Wow, she did him such a huge favor by disabusing him of the notion of natural greatness. That’s an example of the grandiosity underlying perfectionism (“things that are difficult for other people should be easy for me”) and also the tendency perfectionists have to deprecate the true process of success.
Mikey’s baseball saga ends well, with him actually deciding to attend baseball camp. (Jules notes: “At his age, I wouldn’t have done the baseball camp….the perfectionist in me couldn’t have handled the fear of failure.”) Midway through the season, Jules reports: “He had the best game of his life and did better than some of the top line boys, probably because he believes failure isn’t a threat.

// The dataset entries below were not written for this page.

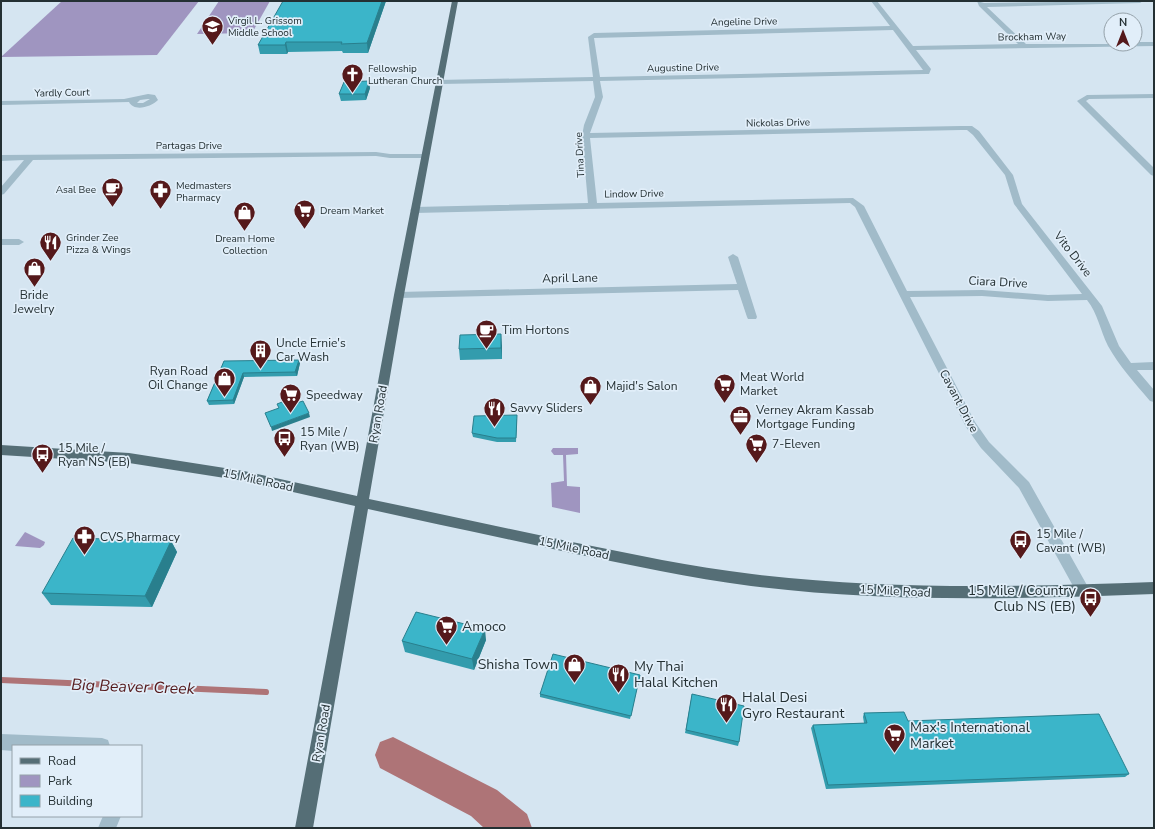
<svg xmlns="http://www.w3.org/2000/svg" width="1155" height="829" font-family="'Nunito Sans',sans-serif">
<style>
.green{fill:#9f95c0}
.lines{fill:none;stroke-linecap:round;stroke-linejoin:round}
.stream{stroke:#ae7477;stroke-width:6}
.river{fill:#ae7477;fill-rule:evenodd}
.minor{fill:#a1bbc9;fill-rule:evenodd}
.major{fill:#556e76;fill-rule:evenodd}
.wall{fill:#339cad}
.shaded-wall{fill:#297f8d}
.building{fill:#3bb5c9;stroke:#297f8d}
.labels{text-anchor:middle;stroke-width:3.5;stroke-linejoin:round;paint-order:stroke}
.far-poi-label{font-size:10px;fill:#243033;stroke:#e1eef9;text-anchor:start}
.far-street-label{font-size:10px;fill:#243033;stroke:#e1eef9}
.street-label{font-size:12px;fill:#243033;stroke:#e1eef9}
.poi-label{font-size:12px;fill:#243033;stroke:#e1eef9;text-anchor:start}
.near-poi-label{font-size:14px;fill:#243033;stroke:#e1eef9;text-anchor:start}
.near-water-label{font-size:16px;font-style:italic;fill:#55191b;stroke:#e1eef9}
</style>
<rect width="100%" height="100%" fill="#d5e5f1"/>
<g class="green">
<polygon points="62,1 199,1 157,55 1,57"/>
<polygon points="219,1 270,1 252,33 197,34"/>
<polygon points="553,448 578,448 578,454 566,455 567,486 580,487 580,513 552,507 551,483 564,481 563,455 554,455 551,451"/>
<polygon points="25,532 45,542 44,545 40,548 15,546"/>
</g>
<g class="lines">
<polyline class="stream" points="1,680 266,692"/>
<polygon class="river" points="393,737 497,790 527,814 532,828 484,828 471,816 380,768 375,755 380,742"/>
<g class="minor">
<path d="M 871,1 L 877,1 L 913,46 L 1018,44 L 979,6 L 977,1 L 984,3 L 1143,1 L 1140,3 L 987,7 L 1026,44 L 1135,44 L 1135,42 L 1154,42 L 1154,46 L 916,50 L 931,69 L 929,74 L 926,74 L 600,81 L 603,97 L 590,133 L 961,126 L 972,126 L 979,131 L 1013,175 L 1022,204 L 1102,306 L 1119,346 L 1131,363 L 1154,362 L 1154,370 L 1137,370 L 1154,390 L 1154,402 L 1150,401 C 1135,383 1119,366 1108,346 C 1100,330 1098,314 1087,300 L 1048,301 L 982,296 L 910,297 L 975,422 L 989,442 L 1029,482 L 1088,587 L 1090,591 L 1088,595 L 1083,597 L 1078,595 L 1019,488 L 981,448 L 966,427 L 855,207 L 850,203 L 415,213 L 410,210 L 415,207 L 588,203 L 582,136 L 584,125 L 595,97 L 593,81 L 440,84 L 436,82 L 437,80 L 593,77 L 588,37 L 594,33 L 890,26 ZM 893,30 L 923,70 L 600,77 L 594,38 ZM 961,130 L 967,130 L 973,135 L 1005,175 L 1014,204 L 1082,294 L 1048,295 L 982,290 L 907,291 L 864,206 L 853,198 L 597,203 L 590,138 Z"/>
<path d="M 148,94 L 155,95 L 158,100 C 151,107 134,112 129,102 L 1,105 L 1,101 L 124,99 ZM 148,99 L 150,99 L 143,103 L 137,103 L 140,100 Z"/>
<polygon points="1154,94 1154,98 1089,99 1086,101 1154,168 1154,176 1151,175 1077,101 1087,95"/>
<polygon points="376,152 390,154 425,154 429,156 425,158 390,158 376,156 33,160 4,194 1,195 1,187 24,160 1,161 1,155"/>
<polygon points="1,239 19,239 24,242 19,245 1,245"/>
<polygon points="733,254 738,257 757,317 756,319 748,319 747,317 738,290 399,298 394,295 399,292 737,284 728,257"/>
<polygon points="1,734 102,738 108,740 110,746 13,746 13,751 1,750"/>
<polygon points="103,816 121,816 116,828 98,828"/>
</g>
<path class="major" d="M 452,1 L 458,1 L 404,295 L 369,499 C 437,513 504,528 572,542 C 632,554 692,567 752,574 C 885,590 1020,587 1154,582 L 1154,594 C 1020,599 884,603 751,586 C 690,578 630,565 571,553 C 503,538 435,524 368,509 L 313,828 L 295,828 L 355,506 L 244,481 L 129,463 L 1,455 L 1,445 L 129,453 L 244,471 L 357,496 L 394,295 Z"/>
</g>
<g class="wall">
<polygon points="386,1 368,53 343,53 342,51 288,52 287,54 260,54 258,45"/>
<polygon points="370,88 366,100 341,101 339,94"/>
<polygon points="502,346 502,359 460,360 459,349"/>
<polygon points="224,361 300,363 297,376 244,377 234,404 209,405 207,401"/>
<polygon points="517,419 516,442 497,442 473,437 472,433"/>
<polygon points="171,541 177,552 152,607 51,605 42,593"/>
<polygon points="486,640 474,670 405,652 402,641"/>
<polygon points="640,675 630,719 540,697 540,694"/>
<polygon points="692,694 739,742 738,746 685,733"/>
<polygon points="864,713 908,721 1129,774 1125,777 826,789 811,728 813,725 864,723 863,717"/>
</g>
<g class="shaded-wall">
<polygon points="382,1 386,1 368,53 367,43"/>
<polygon points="286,42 288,52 287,54 285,45"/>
<polygon points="369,81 370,88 366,100 365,94"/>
<polygon points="501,334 502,346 502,359 501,348"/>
<polygon points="299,360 300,363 297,376 295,372"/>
<polygon points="243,373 244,377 234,404 233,400"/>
<polygon points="309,413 310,417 272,431 271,427"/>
<polygon points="171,541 177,552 152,607 145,596"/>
<polygon points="485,629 486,640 474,670 472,659"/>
</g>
<g class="building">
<polygon points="283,1 382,1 367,43 341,44 342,42 286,42 285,45 258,45"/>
<polygon points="369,81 365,94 339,94 344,82"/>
<polygon points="501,334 501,348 459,349 460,335"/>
<polygon points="299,360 295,372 243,373 233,400 207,401 224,361"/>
<polygon points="290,399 293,404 303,401 309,413 271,427 265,413 279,408 277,404"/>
<polygon points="517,415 516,438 497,438 472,433 474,416"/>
<polygon points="73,538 171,541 145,596 42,593"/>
<polygon points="416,612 485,629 472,659 402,641"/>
<polygon points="553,654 640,675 631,716 540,694"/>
<polygon points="692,694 744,706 739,742 686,730"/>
<polygon points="904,712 908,721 1099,714 1129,774 828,785 813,725 867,723 864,713"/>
</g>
<defs>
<symbol id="school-pin" viewBox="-11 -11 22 30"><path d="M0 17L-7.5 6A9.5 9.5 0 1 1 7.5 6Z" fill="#55191b" stroke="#e1eef9"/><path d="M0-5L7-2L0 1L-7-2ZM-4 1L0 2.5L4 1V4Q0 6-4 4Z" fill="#fff"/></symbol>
<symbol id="church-pin" viewBox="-11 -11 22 30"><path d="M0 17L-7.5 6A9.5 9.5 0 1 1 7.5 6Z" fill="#55191b" stroke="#e1eef9"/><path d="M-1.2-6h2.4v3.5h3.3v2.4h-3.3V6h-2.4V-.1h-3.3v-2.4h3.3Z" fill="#fff"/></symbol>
<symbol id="cafe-pin" viewBox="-11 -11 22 30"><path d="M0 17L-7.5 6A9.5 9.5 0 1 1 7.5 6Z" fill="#55191b" stroke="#e1eef9"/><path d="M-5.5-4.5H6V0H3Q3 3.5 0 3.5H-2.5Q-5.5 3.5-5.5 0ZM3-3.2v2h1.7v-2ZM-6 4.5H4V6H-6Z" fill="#fff"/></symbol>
<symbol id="pharmacy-pin" viewBox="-11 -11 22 30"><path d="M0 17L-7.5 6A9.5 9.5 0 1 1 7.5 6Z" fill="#55191b" stroke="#e1eef9"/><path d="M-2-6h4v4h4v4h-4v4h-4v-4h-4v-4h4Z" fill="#fff"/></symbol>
<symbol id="supermarket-pin" viewBox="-11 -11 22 30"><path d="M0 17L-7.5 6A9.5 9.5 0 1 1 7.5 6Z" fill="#55191b" stroke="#e1eef9"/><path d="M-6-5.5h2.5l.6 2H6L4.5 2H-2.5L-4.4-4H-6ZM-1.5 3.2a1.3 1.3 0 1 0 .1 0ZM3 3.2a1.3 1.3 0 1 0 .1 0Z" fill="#fff"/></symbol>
<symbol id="shop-pin" viewBox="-11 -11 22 30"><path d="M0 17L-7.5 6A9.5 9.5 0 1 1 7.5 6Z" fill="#55191b" stroke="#e1eef9"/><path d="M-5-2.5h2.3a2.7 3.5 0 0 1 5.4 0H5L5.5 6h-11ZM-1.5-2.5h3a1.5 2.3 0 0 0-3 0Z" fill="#fff"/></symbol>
<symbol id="restaurant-pin" viewBox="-11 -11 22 30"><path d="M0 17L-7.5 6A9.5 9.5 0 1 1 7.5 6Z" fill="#55191b" stroke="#e1eef9"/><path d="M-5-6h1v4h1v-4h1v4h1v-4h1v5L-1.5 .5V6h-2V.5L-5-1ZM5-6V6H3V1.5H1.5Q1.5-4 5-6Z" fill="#fff"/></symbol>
<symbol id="building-pin" viewBox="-11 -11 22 30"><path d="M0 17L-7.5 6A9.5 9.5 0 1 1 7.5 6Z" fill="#55191b" stroke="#e1eef9"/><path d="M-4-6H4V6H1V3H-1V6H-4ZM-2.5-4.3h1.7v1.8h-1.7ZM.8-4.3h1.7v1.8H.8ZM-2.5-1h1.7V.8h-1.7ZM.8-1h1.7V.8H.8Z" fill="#fff"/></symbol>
<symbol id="office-pin" viewBox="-11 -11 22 30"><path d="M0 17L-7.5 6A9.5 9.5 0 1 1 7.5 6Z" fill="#55191b" stroke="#e1eef9"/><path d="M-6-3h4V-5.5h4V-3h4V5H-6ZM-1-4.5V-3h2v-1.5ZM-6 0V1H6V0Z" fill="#fff"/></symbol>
<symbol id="bus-pin" viewBox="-11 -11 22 30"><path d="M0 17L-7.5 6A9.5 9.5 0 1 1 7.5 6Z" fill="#55191b" stroke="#e1eef9"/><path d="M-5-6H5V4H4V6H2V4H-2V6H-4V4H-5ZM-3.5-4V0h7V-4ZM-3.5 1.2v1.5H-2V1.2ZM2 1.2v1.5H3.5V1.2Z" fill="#fff"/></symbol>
</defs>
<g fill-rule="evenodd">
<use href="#school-pin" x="200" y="14" width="25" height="34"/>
<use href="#church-pin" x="340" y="62" width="25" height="34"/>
<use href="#cafe-pin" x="100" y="176" width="25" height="34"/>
<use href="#pharmacy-pin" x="148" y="178" width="25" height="34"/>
<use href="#supermarket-pin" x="292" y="198" width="25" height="34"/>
<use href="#shop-pin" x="232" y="200" width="25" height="34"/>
<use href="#restaurant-pin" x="38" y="230" width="25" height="34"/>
<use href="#shop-pin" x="22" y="256" width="25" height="34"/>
<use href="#cafe-pin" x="474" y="318" width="25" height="34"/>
<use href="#building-pin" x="248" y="338" width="25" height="34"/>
<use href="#shop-pin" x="212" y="366" width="25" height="34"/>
<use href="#supermarket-pin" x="712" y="372" width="25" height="34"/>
<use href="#shop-pin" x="578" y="374" width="25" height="34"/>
<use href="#supermarket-pin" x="278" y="382" width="25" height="34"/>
<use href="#restaurant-pin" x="482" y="396" width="25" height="34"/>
<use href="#office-pin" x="728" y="404" width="25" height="34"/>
<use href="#bus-pin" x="272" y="426" width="25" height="34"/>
<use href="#supermarket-pin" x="744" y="432" width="25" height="34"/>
<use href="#bus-pin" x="30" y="442" width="25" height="34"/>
<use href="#pharmacy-pin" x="72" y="524" width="25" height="34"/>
<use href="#bus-pin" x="1008" y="528" width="25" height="34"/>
<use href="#bus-pin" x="1078" y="586" width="25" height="34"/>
<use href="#supermarket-pin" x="434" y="614" width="25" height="34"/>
<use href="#shop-pin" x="562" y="652" width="25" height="34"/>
<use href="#restaurant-pin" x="606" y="662" width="25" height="34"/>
<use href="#restaurant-pin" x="714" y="692" width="25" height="34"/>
<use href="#supermarket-pin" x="882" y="722" width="25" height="34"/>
</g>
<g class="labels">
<g class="far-poi-label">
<text x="228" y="24">Virgil L. Grissom<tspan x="228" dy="12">Middle School</tspan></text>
<text x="368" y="72">Fellowship<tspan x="368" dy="12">Lutheran Church</tspan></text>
<text x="176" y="189">Medmasters<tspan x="176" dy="12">Pharmacy</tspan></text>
<text x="96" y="193" text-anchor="end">Asal Bee</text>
<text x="320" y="214">Dream Market</text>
<text x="66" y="241">Grinder Zee<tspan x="66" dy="12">Pizza &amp; Wings</tspan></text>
<text x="245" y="242" text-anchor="middle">Dream Home<tspan x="245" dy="12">Collection</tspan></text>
</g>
<g class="far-street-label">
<text transform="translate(744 21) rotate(-1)" y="4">Angeline Drive</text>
<text transform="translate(1032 36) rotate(-1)" y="4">Brockham Way</text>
<text transform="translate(683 67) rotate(-1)" y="4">Augustine Drive</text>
<text transform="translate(62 92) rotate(-1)" y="4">Yardly Court</text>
<text transform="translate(778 122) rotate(-1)" y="4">Nickolas Drive</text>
<text x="189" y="149">Partagas Drive</text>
<text transform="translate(579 155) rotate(-93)" y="4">Tina Drive</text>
<text transform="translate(634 193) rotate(-1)" y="4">Lindow Drive</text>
</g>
<g class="street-label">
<text transform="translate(1073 254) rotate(52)" y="4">Vito Drive</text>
<text transform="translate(570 278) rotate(-1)" y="4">April Lane</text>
<text transform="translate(998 282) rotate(3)" y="4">Ciara Drive</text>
<text transform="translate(959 401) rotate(62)" y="4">Cavant Drive</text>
<text transform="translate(378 414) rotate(-80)" y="4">Ryan Road</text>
<text transform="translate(258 480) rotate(12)" y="4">15 Mile Road</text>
<text transform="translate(574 548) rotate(12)" y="4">15 Mile Road</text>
<text transform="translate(895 591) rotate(3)" y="4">15 Mile Road</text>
<text transform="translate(321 733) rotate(-80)" y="4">Ryan Road</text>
</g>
<g class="poi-label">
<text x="34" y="299" text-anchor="middle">Bride<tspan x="34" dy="14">Jewelry</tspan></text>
<text x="502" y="334">Tim Hortons</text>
<text x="276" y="347">Uncle Ernie's<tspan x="276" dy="14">Car Wash</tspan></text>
<text x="208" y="375" text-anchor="end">Ryan Road<tspan x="208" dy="14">Oil Change</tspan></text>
<text x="740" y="381">Meat World<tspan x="740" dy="14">Market</tspan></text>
<text x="606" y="390">Majid's Salon</text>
<text x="306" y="399">Speedway</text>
<text x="510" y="412">Savvy Sliders</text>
<text x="756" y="414">Verney Akram Kassab<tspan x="756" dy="14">Mortgage Funding</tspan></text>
<text x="300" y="436">15 Mile /<tspan x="300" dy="14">Ryan (WB)</tspan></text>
<text x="772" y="448">7-Eleven</text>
<text x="58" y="452">15 Mile /<tspan x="58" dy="14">Ryan NS (EB)</tspan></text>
<text x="1036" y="538">15 Mile /<tspan x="1036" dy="14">Cavant (WB)</tspan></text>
<text x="100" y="541">CVS Pharmacy</text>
</g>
<g class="near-poi-label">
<text x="1076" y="595" text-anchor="end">15 Mile / Country<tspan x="1076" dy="16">Club NS (EB)</tspan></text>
<text x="462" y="631">Amoco</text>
<text x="558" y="669" text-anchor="end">Shisha Town</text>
<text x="634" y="671">My Thai<tspan x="634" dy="16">Halal Kitchen</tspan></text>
<text x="742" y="702">Halal Desi<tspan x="742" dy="16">Gyro Restaurant</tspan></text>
<text x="910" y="732">Max's International<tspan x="910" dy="16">Market</tspan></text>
</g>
<g class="near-water-label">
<text transform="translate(133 686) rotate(2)" y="6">Big Beaver Creek</text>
</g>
</g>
<rect width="1155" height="829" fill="none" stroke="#243033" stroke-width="4"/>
<rect x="12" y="745" width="130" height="72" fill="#e1eef9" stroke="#95a2aa"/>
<rect x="20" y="758" width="20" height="6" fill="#556e76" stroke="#95a2aa"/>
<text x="48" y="765" font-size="12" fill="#243033">Road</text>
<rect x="20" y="775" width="20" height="12" fill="#9f95c0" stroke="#95a2aa"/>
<text x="48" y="785" font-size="12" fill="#243033">Park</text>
<rect x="20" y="795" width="20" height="12" fill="#3bb5c9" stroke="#95a2aa"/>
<text x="48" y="805" font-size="12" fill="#243033">Building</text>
<g transform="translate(1123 32)"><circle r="19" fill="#e1eef9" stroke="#95a2aa"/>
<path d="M0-3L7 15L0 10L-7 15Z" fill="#55191b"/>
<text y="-6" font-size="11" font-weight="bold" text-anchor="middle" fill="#243033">N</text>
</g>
</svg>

A possibility, maybe, but not a threat.”
If Mikey truly has internalized, at such a young age, that “failure isn’t a threat,” he is one lucky kid.
The only quibble I have with Jules’s approach, ironically enough, is with the title of her blogpost, “The Genetics of Perfectionism.” As I write in The 7 Secrets of the Prolific:
People often ask whether someone could be “born perfectionist.” It’s true that some kids are born with a more critical or judgmental temperament than others – any parent knows that. So it would be fair to say that some kids have a propensity for perfectionism. But compassionate parenting and teaching can help kids avoid perfectionism. Remember that criticality itself is not perfectionist: perfectionism is when you set unreasonable standards and punish yourself harshly for failing to meet them, are grandiose, emphasize product over process, etc. Criticality itself, in the sense of being able to make meaningful distinctions, is a good thing.
Unfortunately, perfectionism is so pervasive that most kids wind up having their perfectionist tendencies reinforced.
Looks like Mikey’s going to be one of the lucky ones who escapes that fate.